Moon, a film with a view on the ‘benefits’ of Human Clones

 

Moon is a 2009 science fiction/psychological thriller film about a solitary lunar employee who experiences a personal crisis as the end of his three-year stint nears. 

Sam Bell is an employee contracted by the company Lunar Industries to extract helium-3 from lunar soil for much-needed clean energy back on Earth. He is stationed for three years at a lunar base with only a robotic assistant named GERTY for company. During a routine rover excursion Sam crashes the rover into the harvester, losing internal atmosphere and switching in a hurry to the suit life support. Next  Sam awakens in the infirmary and GERTY tells him that he is recovering from injuries sustained in an accident. Sam’s suspicion is aroused when he eavesdrops on a live communication between GERTY and Lunar Industries headquarters, and learns that GERTY will not allow him outside the base. Sam sabotages a base gas pipe to convince GERTY to allow him outside to repair the fault. Once outside the base, Sam finds someone barely alive in the crashed rover: another Sam Bell, identical to himself. He brings the second Sam back to base.
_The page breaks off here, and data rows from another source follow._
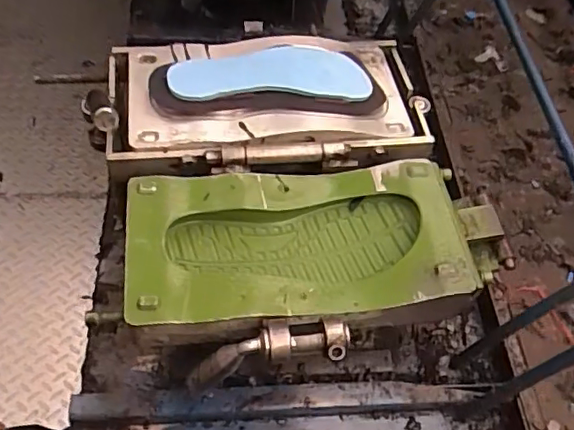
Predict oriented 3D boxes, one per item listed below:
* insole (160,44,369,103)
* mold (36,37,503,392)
[{"bbox_3d":[-0.018,-0.164,0.667,0.225,0.028,0.080,-3,54,-4],"label":"insole"},{"bbox_3d":[-0.002,-0.049,0.623,0.397,0.078,0.429,-8,55,-7],"label":"mold"}]

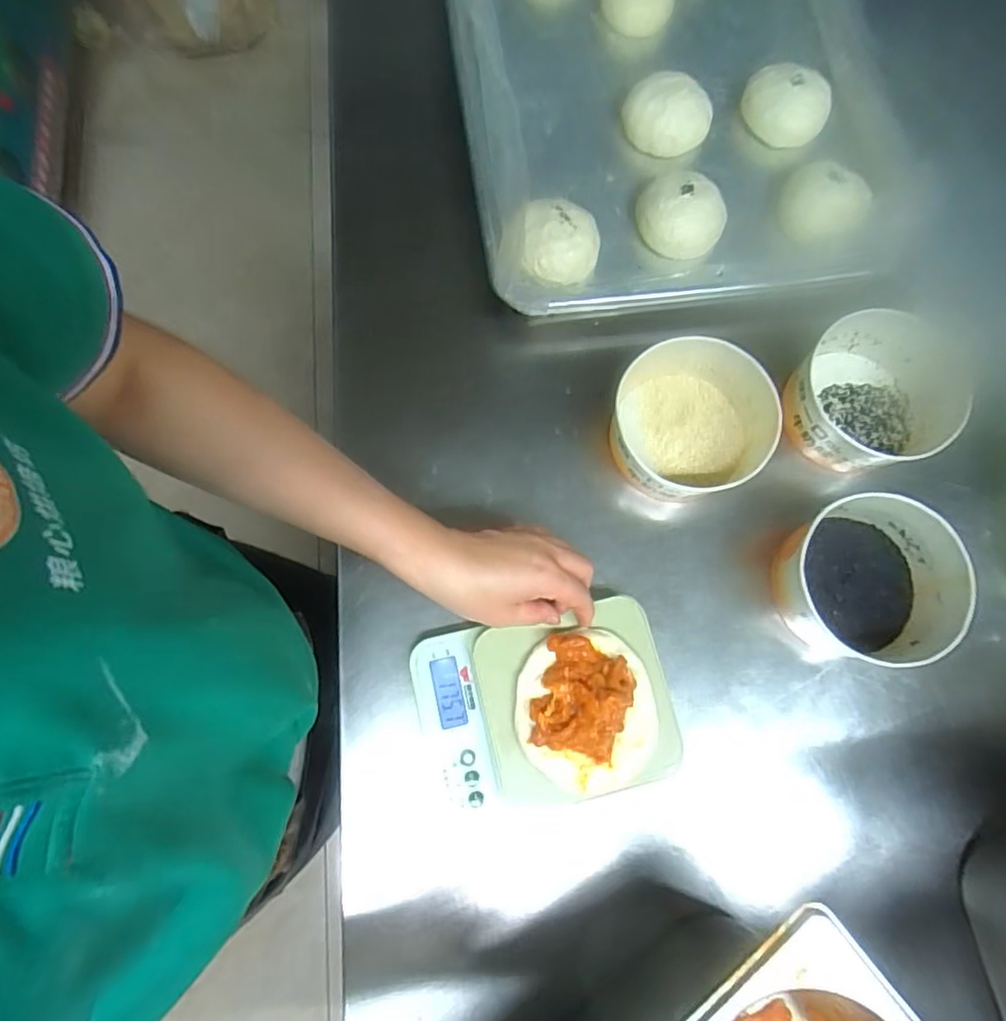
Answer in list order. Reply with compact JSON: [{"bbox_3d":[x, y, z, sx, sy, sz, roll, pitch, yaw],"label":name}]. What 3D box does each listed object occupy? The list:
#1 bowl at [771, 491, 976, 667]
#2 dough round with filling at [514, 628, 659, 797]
[{"bbox_3d":[0.295,0.059,0.485,0.126,0.076,0.120,0,77,-2],"label":"bowl"},{"bbox_3d":[0.061,0.144,0.431,0.098,0.035,0.111,-1,77,-2],"label":"dough round with filling"}]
The two Sams struggle to come to grips with the existence of each other, each believing the other to be a clone of himself, with the first Sam’s physical and mental state beginning to rapidly deteriorate. The second Sam reflects himself at the beginning of his contract; sharp, headstrong and short-tempered. Together they  venture outside the base’s perimeter. There they find a series of antennas jamming direct live communication with Earth. The first Sam starts feeling pain and becoming ill, and returns to base where their suspicions of cloning are confirmed when, with the aid of GERTY, he discovers video logs of previous Sam Bell clones: working, becoming ill, getting into the “hibernation” pod to return home, and being incinerated. The three-year “contract” is actually the clone’s life-span as GERTY insinuates.

Proponents  of cloning claim that human reproductive cloning would produce benefits. Some scientists hope to create a fertility treatment that allows parents who are both infertile to have children with at least some of their DNA in their offspring. They also suggest that human cloning might obviate the human aging process.

Opponents of human cloning argue that because of the difficulty of cloning any living animal, it is likely that there would be a great number of failures in the creation of a living human clone, such as clones without viable immune systems or other gross genetic failures.

And how about the ethical consequences? Are we fully aware of what it means to be a human clone? How can we protect ourselves against those people with bad intentions… Some of our fellow men would like to abuse the process. Human clones are not comparable with robots. Maybe we are talkng about one  of the crimes against humanity.